Directions for this task »
Only the text should be kept: print every entry below exactly and leave each image out.

╔══

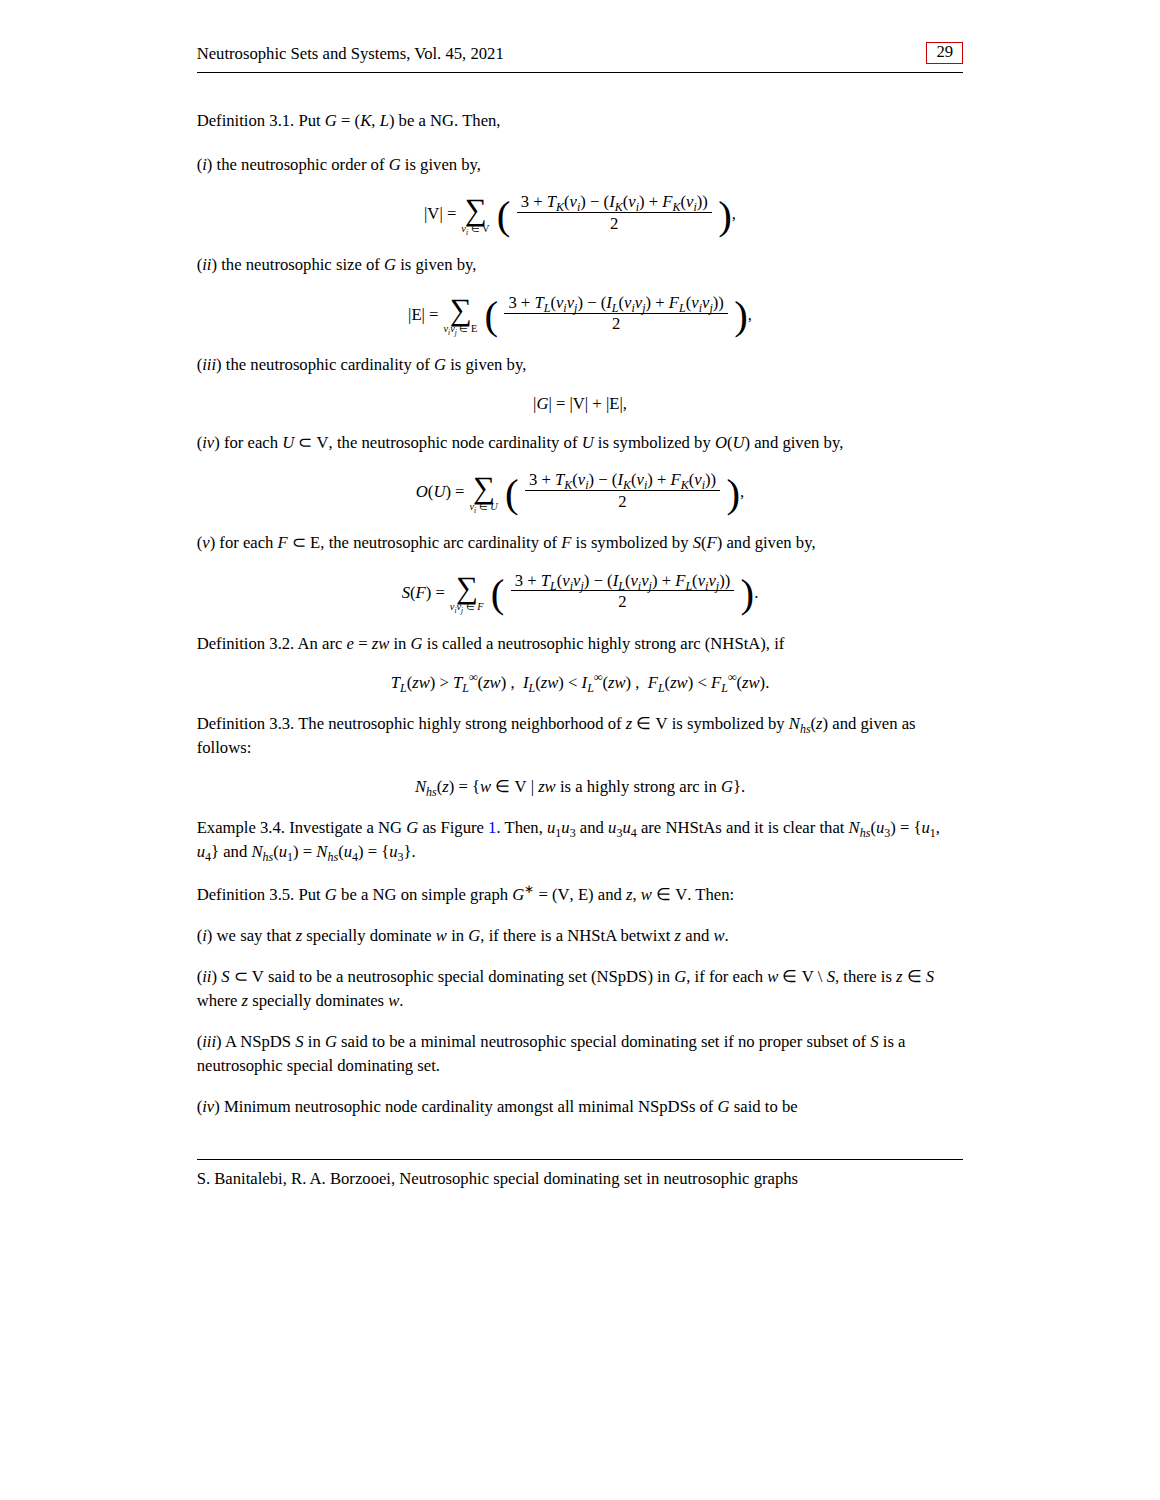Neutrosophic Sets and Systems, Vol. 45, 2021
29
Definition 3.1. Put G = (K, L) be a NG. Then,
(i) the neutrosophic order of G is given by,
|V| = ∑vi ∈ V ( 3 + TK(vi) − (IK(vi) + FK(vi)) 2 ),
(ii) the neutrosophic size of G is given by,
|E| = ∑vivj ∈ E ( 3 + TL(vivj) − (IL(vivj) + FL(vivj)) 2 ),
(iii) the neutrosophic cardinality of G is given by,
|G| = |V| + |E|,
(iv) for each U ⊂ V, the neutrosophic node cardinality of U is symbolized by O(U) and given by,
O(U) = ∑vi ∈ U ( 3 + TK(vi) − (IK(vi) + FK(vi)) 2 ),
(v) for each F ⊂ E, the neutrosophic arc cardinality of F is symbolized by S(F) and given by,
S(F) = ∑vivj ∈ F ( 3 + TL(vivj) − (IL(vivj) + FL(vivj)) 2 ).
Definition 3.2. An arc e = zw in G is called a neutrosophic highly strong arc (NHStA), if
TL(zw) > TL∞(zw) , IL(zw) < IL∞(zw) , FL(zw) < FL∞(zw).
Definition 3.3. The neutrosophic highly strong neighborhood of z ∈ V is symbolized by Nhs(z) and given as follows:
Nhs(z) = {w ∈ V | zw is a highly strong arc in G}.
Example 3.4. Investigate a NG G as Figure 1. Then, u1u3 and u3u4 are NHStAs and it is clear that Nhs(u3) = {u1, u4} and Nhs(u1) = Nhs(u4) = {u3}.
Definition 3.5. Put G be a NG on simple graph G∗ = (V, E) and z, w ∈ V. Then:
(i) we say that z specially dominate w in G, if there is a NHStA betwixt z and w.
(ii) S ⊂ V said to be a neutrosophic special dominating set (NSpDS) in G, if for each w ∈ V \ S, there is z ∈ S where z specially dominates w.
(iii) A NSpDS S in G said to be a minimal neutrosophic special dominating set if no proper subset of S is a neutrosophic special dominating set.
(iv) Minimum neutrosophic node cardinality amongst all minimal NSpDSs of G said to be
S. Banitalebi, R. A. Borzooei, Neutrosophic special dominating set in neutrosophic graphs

╚══

Answer to the problem »
Neutrosophic Sets and Systems, Vol. 45, 2021
29
Definition 3.1. Put G = (K, L) be a NG. Then,
(i) the neutrosophic order of G is given by,
|V| = ∑vi ∈ V ( 3 + TK(vi) − (IK(vi) + FK(vi)) 2 ),
(ii) the neutrosophic size of G is given by,
|E| = ∑vivj ∈ E ( 3 + TL(vivj) − (IL(vivj) + FL(vivj)) 2 ),
(iii) the neutrosophic cardinality of G is given by,
|G| = |V| + |E|,
(iv) for each U ⊂ V, the neutrosophic node cardinality of U is symbolized by O(U) and given by,
O(U) = ∑vi ∈ U ( 3 + TK(vi) − (IK(vi) + FK(vi)) 2 ),
(v) for each F ⊂ E, the neutrosophic arc cardinality of F is symbolized by S(F) and given by,
S(F) = ∑vivj ∈ F ( 3 + TL(vivj) − (IL(vivj) + FL(vivj)) 2 ).
Definition 3.2. An arc e = zw in G is called a neutrosophic highly strong arc (NHStA), if
TL(zw) > TL∞(zw) , IL(zw) < IL∞(zw) , FL(zw) < FL∞(zw).
Definition 3.3. The neutrosophic highly strong neighborhood of z ∈ V is symbolized by Nhs(z) and given as follows:
Nhs(z) = {w ∈ V | zw is a highly strong arc in G}.
Example 3.4. Investigate a NG G as Figure 1. Then, u1u3 and u3u4 are NHStAs and it is clear that Nhs(u3) = {u1, u4} and Nhs(u1) = Nhs(u4) = {u3}.
Definition 3.5. Put G be a NG on simple graph G∗ = (V, E) and z, w ∈ V. Then:
(i) we say that z specially dominate w in G, if there is a NHStA betwixt z and w.
(ii) S ⊂ V said to be a neutrosophic special dominating set (NSpDS) in G, if for each w ∈ V \ S, there is z ∈ S where z specially dominates w.
(iii) A NSpDS S in G said to be a minimal neutrosophic special dominating set if no proper subset of S is a neutrosophic special dominating set.
(iv) Minimum neutrosophic node cardinality amongst all minimal NSpDSs of G said to be
S. Banitalebi, R. A. Borzooei, Neutrosophic special dominating set in neutrosophic graphs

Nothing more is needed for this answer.